Increasing evidence suggests a relation between patient expectancies and chemotherapy-induced nausea. However, this research has often failed to adequately control for other possible contributing factors. In the current study, the contribution of patient expectancies to the occurrence and severity of postchemotherapy nausea was examined using more stringent statistical techniques (namely hierarchical regression) than other similar studies that have relied on bivariate correlations, chi-square tests, and stepwise regression, and further extended upon previous research by including quality of life (QoL) in the analysis.
In all, 671 first-time chemotherapy patients taking part in a trial comparing antiemetic regimens answered questions regarding their expectancies for experiencing nausea. Patients then completed a diary assessing both the occurrence and severity of their nausea in the 4 days after their first infusion.
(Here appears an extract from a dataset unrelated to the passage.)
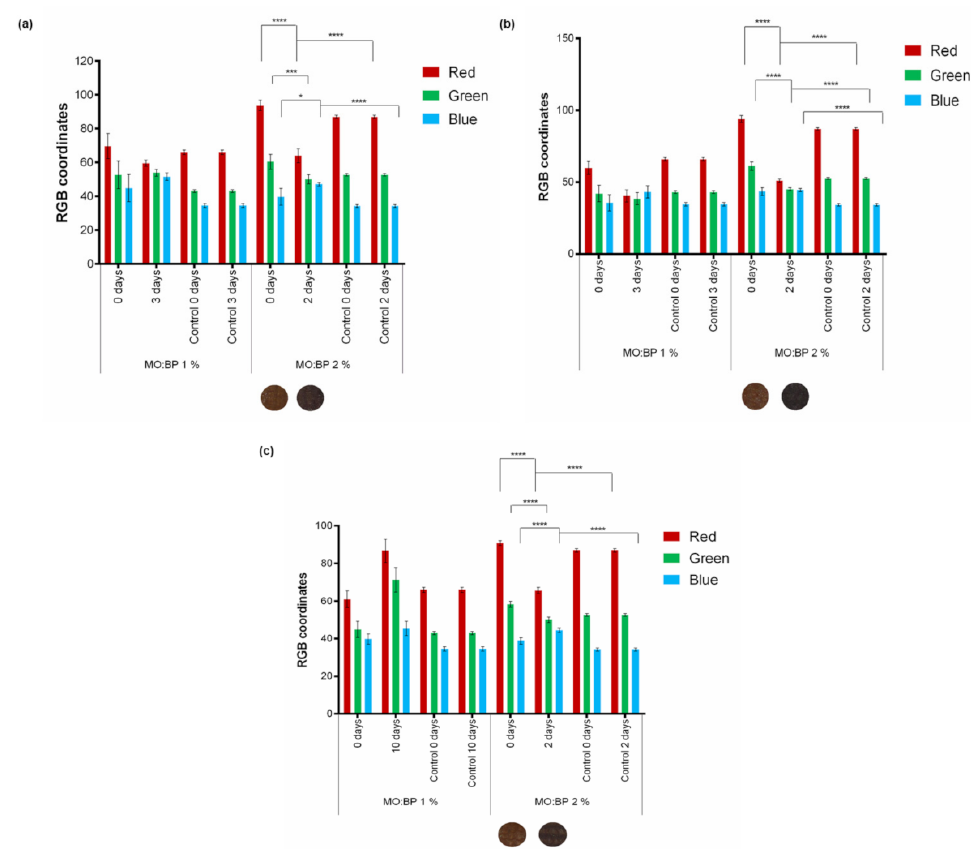
Figure 9. RGB coordinates presented by the MO:BP sensor at concentrations of 1% ( w / v ) and 2% ( w / v ) before and after exposure to an isolated environment within the presence of ( a ) salmon, ( b ) beef steak, and ( c ) strawberry ( n = 3, ± SD), * p < 0.05, *** p < 0.001, **** p < 0.0001 (one-way ANOVA, Š í d á k’s test). The control refers to the sample submitted to a closed environment in the absence of food. The visual color obtained for MO:BP 2% ( w / v ) at 0 and 2 days is also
Stronger expectancies for nausea corresponded with greater average and peak nausea after chemotherapy and this was after controlling for age, sex, susceptibility to motion sickness, diagnosis, and QoL. Interestingly, patients classified as highly expectant (first quartile) experienced significantly greater average and peak nausea than those classified as somewhat expectant, slightly expectant, and not expectant (second, third, and fourth quartiles, respectively), whereas there were no significant differences between these lower levels of expectancy. Furthermore, increases in average nausea led to a significant reduction in QoL after chemotherapy.
Patient expectancies appear to contribute to postchemotherapy nausea and patients that are highly expectant of experiencing nausea appear to be at particular risk. Interventions that target these patients should reduce the burden of nausea and may also improve QoL. Cancer 2008. © 2008 American Cancer Society.